[Recorded data]
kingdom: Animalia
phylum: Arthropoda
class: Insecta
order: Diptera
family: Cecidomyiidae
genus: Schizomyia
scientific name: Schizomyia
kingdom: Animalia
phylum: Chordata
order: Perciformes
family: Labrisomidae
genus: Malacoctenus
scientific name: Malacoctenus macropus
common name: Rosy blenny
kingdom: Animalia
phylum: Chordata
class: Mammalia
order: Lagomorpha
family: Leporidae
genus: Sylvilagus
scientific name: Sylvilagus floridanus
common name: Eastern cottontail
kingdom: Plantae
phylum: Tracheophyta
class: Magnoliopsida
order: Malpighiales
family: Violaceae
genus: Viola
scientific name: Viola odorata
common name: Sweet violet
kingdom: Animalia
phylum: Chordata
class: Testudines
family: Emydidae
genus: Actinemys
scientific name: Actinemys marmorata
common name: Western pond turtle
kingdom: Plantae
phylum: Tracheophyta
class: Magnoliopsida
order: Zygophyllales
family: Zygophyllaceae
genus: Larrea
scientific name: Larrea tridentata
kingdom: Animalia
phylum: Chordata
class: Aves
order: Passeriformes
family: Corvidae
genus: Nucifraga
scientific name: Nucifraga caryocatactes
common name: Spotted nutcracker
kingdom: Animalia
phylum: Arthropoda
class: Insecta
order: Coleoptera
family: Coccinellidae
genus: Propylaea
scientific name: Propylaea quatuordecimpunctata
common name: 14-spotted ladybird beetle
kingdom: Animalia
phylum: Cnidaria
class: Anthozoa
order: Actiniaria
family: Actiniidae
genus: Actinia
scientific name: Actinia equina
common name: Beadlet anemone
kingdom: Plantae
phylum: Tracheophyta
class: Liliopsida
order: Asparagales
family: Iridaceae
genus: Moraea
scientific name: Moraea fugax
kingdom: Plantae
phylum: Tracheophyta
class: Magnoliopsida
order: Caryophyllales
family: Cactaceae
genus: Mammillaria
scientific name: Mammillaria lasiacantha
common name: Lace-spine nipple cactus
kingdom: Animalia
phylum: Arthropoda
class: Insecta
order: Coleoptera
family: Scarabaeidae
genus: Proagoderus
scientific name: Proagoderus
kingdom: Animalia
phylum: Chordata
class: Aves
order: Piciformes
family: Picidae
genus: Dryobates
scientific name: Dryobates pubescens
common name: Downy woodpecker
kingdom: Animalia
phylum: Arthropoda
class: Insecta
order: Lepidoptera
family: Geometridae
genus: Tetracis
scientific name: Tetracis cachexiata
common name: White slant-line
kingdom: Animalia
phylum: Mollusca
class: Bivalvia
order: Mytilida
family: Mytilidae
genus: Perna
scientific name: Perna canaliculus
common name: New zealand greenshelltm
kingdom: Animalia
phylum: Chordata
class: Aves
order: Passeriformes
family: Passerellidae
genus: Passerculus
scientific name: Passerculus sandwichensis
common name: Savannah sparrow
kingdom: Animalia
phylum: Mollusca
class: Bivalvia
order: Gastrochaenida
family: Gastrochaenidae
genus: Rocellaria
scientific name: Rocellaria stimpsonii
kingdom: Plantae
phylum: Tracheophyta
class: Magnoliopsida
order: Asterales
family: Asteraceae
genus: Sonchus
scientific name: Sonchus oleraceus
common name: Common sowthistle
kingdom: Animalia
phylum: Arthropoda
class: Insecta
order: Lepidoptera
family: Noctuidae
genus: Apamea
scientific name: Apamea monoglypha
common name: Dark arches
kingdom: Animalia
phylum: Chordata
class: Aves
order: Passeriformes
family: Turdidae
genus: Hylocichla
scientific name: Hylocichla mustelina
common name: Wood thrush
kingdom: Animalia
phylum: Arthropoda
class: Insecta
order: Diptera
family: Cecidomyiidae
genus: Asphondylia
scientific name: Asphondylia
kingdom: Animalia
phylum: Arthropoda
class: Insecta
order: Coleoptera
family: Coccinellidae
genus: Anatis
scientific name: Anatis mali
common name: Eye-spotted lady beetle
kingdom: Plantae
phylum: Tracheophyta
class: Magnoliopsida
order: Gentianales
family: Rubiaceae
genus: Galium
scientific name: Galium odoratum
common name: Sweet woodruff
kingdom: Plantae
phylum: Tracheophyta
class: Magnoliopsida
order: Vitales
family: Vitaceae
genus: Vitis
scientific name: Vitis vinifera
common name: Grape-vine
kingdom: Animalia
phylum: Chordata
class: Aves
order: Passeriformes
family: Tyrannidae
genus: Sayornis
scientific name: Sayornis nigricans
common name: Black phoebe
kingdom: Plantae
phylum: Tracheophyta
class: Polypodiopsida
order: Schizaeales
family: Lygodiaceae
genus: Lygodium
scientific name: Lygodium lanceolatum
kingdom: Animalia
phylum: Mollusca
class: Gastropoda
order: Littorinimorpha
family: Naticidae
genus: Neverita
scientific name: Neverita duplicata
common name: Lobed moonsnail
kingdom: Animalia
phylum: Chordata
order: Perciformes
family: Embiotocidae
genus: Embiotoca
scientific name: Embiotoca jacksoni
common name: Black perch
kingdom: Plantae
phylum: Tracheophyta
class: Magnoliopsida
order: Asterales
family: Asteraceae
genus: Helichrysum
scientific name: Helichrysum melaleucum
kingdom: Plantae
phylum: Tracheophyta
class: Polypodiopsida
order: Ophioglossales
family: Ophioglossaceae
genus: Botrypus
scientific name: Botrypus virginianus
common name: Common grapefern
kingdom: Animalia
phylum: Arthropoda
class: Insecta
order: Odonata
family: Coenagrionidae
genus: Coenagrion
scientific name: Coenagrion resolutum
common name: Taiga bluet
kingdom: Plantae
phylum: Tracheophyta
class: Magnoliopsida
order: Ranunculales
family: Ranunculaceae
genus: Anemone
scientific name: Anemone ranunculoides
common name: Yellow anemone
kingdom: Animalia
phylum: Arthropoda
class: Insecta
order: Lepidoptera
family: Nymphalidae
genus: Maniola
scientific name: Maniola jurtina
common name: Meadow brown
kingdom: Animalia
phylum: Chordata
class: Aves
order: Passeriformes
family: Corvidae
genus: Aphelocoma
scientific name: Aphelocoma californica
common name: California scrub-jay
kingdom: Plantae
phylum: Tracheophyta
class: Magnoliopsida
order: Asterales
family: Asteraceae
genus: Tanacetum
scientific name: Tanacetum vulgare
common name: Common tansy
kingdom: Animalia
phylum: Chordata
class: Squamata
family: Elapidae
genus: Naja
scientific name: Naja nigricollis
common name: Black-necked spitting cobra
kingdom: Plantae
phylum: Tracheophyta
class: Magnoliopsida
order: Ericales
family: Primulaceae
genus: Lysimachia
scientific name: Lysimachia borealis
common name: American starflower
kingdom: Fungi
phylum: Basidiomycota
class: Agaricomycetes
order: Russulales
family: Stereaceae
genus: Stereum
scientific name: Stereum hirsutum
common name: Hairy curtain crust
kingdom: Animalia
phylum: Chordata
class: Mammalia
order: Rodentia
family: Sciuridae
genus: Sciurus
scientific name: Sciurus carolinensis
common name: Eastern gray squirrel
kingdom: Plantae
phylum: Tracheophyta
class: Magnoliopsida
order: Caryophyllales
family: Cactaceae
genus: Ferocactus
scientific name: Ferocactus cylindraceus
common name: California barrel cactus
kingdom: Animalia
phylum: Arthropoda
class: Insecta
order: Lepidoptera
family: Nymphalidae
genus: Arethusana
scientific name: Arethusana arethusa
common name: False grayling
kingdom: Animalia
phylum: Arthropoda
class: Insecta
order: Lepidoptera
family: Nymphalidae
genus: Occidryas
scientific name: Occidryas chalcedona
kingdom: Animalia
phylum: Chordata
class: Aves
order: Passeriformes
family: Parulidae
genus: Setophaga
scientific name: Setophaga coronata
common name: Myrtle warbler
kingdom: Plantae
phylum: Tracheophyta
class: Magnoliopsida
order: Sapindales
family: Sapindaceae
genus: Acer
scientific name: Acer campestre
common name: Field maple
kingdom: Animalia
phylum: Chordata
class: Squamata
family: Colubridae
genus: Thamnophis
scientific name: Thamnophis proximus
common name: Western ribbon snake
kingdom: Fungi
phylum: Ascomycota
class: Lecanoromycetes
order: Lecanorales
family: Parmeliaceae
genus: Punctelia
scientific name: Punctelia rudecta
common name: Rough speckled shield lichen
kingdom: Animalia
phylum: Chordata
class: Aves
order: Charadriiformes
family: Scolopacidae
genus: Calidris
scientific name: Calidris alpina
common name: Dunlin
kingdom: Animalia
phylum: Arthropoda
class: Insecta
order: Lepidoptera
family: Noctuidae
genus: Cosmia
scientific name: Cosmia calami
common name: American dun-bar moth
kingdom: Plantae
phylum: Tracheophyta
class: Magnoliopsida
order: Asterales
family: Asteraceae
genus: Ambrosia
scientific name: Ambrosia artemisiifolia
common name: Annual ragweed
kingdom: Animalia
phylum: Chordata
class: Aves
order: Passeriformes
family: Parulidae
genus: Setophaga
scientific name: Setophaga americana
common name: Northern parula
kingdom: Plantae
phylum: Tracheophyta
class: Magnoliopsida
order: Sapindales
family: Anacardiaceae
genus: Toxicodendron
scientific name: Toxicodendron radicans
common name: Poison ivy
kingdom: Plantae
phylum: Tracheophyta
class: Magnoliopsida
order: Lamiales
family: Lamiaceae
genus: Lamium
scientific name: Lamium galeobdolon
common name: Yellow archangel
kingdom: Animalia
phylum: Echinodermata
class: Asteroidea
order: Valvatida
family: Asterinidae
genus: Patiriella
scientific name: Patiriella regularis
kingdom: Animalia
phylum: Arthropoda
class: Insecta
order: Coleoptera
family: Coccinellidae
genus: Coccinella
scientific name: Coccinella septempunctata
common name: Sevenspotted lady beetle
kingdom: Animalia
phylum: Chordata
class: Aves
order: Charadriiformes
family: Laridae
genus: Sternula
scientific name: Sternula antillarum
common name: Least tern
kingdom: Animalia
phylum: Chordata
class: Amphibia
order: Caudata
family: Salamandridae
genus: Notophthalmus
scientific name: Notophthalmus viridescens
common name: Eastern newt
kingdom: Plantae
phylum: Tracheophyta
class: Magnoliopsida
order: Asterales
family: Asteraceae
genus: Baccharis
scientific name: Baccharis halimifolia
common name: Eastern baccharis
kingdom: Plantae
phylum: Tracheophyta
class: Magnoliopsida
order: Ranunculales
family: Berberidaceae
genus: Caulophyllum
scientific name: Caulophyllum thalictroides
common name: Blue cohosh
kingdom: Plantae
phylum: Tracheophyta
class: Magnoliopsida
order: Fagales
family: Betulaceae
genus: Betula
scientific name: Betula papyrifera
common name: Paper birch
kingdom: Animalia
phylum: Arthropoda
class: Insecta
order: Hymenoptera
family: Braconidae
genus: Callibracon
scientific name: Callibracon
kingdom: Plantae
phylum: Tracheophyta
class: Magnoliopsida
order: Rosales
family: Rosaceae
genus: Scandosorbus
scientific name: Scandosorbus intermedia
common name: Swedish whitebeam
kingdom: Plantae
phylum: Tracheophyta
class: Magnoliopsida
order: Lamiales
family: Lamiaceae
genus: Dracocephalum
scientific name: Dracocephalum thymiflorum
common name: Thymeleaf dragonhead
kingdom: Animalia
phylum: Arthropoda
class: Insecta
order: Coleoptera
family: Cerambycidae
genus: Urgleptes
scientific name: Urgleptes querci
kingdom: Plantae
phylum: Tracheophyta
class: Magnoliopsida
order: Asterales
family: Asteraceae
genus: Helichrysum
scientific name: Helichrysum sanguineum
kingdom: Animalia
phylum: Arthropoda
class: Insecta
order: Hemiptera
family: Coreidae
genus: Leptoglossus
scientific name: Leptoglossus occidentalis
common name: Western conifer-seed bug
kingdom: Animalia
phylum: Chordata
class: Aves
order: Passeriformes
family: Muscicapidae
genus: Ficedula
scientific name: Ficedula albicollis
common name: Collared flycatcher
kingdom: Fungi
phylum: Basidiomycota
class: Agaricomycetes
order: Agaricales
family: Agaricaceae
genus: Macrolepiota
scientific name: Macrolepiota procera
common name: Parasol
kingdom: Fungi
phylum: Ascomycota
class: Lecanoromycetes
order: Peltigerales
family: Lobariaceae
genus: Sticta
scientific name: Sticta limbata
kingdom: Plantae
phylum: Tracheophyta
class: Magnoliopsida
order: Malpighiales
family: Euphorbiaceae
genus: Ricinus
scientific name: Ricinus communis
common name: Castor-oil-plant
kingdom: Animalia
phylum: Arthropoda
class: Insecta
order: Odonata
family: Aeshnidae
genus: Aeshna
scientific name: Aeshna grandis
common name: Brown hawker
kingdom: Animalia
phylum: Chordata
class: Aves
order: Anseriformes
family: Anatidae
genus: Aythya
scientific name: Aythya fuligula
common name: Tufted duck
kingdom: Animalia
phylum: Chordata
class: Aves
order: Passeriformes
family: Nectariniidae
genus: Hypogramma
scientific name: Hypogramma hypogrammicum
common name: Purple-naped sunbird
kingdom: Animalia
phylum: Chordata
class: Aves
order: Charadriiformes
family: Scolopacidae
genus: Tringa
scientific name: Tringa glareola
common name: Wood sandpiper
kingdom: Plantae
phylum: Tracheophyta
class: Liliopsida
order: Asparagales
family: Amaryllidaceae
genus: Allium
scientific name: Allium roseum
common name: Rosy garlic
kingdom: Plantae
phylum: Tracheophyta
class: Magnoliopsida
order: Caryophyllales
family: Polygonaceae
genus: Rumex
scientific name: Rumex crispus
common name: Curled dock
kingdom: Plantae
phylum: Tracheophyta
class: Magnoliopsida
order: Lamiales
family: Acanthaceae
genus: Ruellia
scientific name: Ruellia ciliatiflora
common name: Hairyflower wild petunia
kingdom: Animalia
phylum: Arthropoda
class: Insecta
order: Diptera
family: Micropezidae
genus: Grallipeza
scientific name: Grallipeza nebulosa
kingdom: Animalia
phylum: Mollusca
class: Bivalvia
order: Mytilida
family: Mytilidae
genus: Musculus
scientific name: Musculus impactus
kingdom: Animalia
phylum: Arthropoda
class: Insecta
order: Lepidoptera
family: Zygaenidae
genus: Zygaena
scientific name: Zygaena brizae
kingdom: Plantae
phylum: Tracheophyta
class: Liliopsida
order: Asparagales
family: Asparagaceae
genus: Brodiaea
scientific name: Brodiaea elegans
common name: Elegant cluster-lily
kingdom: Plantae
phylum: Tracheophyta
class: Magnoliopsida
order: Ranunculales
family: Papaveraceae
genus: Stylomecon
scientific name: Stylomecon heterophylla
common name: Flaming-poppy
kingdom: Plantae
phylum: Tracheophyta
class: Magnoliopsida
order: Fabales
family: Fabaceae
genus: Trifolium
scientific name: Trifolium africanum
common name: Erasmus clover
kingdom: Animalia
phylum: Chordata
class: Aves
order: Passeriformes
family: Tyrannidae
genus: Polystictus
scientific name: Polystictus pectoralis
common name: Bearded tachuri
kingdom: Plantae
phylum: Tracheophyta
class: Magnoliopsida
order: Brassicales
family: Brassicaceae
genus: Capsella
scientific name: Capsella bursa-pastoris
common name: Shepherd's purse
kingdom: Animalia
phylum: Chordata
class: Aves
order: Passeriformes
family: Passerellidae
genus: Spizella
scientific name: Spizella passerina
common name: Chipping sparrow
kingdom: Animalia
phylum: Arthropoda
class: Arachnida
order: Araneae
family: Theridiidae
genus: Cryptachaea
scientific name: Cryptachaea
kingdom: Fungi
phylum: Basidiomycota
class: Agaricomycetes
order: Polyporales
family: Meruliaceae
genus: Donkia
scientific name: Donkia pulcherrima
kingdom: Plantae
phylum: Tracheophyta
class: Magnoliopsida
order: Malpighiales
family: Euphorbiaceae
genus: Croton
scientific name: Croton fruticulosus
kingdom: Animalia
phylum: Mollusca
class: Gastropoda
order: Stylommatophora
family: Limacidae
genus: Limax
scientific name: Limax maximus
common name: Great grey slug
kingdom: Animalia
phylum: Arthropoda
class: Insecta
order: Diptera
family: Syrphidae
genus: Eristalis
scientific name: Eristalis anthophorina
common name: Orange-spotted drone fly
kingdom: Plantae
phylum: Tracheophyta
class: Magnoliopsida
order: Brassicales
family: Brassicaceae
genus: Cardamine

Instruction
Put the data from the line with "common name: Western ribbon snake" up to and including the line with "scientific name: Setophaga americana" into a Markdown table with the columns Row and Data line, numbering each row and leaving out blank lines.

Solution for this problem
| Row | Data line |
|---|---|
| 1 | common name: Western ribbon snake |
| 2 | kingdom: Fungi |
| 3 | phylum: Ascomycota |
| 4 | class: Lecanoromycetes |
| 5 | order: Lecanorales |
| 6 | family: Parmeliaceae |
| 7 | genus: Punctelia |
| 8 | scientific name: Punctelia rudecta |
| 9 | common name: Rough speckled shield lichen |
| 10 | kingdom: Animalia |
| 11 | phylum: Chordata |
| 12 | class: Aves |
| 13 | order: Charadriiformes |
| 14 | family: Scolopacidae |
| 15 | genus: Calidris |
| 16 | scientific name: Calidris alpina |
| 17 | common name: Dunlin |
| 18 | kingdom: Animalia |
| 19 | phylum: Arthropoda |
| 20 | class: Insecta |
| 21 | order: Lepidoptera |
| 22 | family: Noctuidae |
| 23 | genus: Cosmia |
| 24 | scientific name: Cosmia calami |
| 25 | common name: American dun-bar moth |
| 26 | kingdom: Plantae |
| 27 | phylum: Tracheophyta |
| 28 | class: Magnoliopsida |
| 29 | order: Asterales |
| 30 | family: Asteraceae |
| 31 | genus: Ambrosia |
| 32 | scientific name: Ambrosia artemisiifolia |
| 33 | common name: Annual ragweed |
| 34 | kingdom: Animalia |
| 35 | phylum: Chordata |
| 36 | class: Aves |
| 37 | order: Passeriformes |
| 38 | family: Parulidae |
| 39 | genus: Setophaga |
| 40 | scientific name: Setophaga americana |